10-18 May 2022
During a routine inspection
Cygnet Hospital Derby provides one male and one female low secure wards and a locked rehabilitation ward for male patients who no longer require secure care.
Our rating of this service stayed the same. We rated it as good because:
- The service provided safe care. The ward environments were safe and clean.
- The wards had enough nurses and doctors. Staff assessed and managed risk well. They minimised the use of restrictive practices and followed good practice with respect to safeguarding.
- Patients had an opportunity to manage their own medicines as part of their rehabilitation or recovery.
- Staff developed holistic, recovery-oriented care plans informed by a comprehensive assessment. They provided a range of treatments suitable to the needs of the patients and in line with national guidance about best practice. Staff engaged in clinical audit to evaluate the quality of care they provided.
- The ward teams included or had access to the full range of specialists required to meet the needs of patients on the ward, which included substance misuse workers and social workers.
- Managers ensured that staff received training, supervision, and appraisal. The ward staff worked well together as a multidisciplinary team and with those outside the ward who would have a role in providing aftercare.
- Staff understood and discharged their roles and responsibilities under the Mental Health Act 1983 and the Mental Capacity Act 2005.
- Staff treated patients with compassion and kindness, respected their privacy and dignity, and understood the individual needs of patients. They actively involved patients and their families and carers in care decisions. This included carers' days and there was an allocated staff member on each ward to communicate with carers.
- Staff planned and managed discharge well and liaised with services that would provide aftercare. As a result, discharge was rarely delayed for other than a clinical reason.
- The service was well led, and the governance processes ensured that ward procedures ran smoothly.
However:
- The wards looked tired and in need of redecoration particularly on Alvaston and Wyvern wards. There was a programme of planned refurbishment and we saw this had started in the corridors leading to the wards.

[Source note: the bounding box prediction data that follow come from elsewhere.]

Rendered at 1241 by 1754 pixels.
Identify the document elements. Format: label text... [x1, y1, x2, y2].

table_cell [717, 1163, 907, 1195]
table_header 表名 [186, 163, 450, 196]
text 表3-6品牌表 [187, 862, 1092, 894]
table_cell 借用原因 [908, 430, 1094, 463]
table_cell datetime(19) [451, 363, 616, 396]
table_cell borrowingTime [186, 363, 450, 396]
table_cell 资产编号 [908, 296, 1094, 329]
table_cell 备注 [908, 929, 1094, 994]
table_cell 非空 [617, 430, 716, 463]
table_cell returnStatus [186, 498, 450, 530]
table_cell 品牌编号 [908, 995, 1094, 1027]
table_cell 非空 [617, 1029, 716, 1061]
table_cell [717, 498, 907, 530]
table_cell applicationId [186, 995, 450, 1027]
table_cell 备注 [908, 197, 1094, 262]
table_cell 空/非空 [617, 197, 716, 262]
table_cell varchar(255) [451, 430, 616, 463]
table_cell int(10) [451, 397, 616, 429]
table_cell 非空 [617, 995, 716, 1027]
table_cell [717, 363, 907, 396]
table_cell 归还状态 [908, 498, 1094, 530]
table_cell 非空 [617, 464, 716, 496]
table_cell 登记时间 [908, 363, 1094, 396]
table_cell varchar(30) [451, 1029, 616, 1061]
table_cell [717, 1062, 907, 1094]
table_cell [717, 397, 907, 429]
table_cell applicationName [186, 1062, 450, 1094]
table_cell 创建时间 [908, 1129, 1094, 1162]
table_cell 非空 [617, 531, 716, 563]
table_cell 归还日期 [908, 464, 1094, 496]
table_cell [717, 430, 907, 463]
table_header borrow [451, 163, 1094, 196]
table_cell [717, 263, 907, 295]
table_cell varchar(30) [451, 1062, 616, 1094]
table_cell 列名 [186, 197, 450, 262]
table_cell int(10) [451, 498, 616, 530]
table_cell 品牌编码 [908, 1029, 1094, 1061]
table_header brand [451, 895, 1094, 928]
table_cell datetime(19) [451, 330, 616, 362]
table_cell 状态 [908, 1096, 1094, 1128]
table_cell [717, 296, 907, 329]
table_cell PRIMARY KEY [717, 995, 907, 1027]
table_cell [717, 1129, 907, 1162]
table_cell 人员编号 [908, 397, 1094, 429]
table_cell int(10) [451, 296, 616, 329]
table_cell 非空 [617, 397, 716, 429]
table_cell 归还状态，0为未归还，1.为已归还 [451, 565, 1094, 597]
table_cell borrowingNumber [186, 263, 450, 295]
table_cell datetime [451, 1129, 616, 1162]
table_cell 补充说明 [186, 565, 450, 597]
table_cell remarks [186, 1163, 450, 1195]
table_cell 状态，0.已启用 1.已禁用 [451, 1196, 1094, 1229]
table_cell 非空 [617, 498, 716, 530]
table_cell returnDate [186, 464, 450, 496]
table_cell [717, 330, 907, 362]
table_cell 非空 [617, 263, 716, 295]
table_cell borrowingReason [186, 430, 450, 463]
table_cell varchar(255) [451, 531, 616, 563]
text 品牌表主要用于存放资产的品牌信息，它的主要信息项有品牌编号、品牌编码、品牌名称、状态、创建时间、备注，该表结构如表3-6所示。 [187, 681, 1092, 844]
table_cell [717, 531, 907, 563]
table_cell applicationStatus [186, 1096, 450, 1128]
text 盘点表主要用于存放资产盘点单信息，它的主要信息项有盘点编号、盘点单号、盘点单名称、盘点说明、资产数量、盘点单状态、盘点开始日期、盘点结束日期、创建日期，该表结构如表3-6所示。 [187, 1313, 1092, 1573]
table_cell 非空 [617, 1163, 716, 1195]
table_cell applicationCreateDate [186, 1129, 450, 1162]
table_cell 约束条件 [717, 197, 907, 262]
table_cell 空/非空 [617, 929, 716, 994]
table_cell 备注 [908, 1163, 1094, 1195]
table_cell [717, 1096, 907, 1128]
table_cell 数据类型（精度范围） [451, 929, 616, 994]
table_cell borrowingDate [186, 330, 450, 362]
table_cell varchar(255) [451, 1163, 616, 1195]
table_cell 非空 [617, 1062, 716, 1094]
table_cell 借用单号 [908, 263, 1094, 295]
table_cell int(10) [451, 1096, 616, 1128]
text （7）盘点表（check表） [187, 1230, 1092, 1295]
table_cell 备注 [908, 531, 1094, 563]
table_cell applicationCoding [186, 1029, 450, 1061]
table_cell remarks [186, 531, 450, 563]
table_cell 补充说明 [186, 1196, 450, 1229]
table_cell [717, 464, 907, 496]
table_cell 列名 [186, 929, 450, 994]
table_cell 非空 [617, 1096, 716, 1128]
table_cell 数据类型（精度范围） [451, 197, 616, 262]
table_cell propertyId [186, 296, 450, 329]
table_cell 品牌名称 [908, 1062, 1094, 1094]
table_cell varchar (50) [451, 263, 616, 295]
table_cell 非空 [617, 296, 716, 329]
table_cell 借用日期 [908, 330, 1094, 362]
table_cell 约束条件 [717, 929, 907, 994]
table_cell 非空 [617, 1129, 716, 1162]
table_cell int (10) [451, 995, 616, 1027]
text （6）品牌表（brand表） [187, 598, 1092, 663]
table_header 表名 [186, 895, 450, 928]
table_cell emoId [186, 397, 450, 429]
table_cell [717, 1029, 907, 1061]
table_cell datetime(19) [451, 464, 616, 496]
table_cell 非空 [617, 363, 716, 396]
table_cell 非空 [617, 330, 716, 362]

- There was a blind spot in the toilets of the seclusion rooms on Litchurch and Alvaston wards. Seclusion on Litchurch ward was not always in line with the Mental Health Act Code of Practice and one of the seclusion records was incomplete. Documentation was messy and handwritten and not always easy to understand.
- On Alvaston ward, staff had administered prescribed intramuscular injections to a patient but had not always documented what physical health observations had taken place. One patient did not have a T2 attached to their medicine record on Wyvern ward, but staff ensured this was done during our inspection.
- Although staff mostly managed medicines safely and where appropriate, patients had an opportunity to manage their own medicines as part of their rehabilitation or recovery, there were some gaps in the recording of monitoring the self-administration of medicines on Wyvern and Litchurch wards, so it was not always clear that patients were managing these safely.
- Staff did not always make reasonable adjustments in multidisciplinary team meetings to ensure patients could fully participate.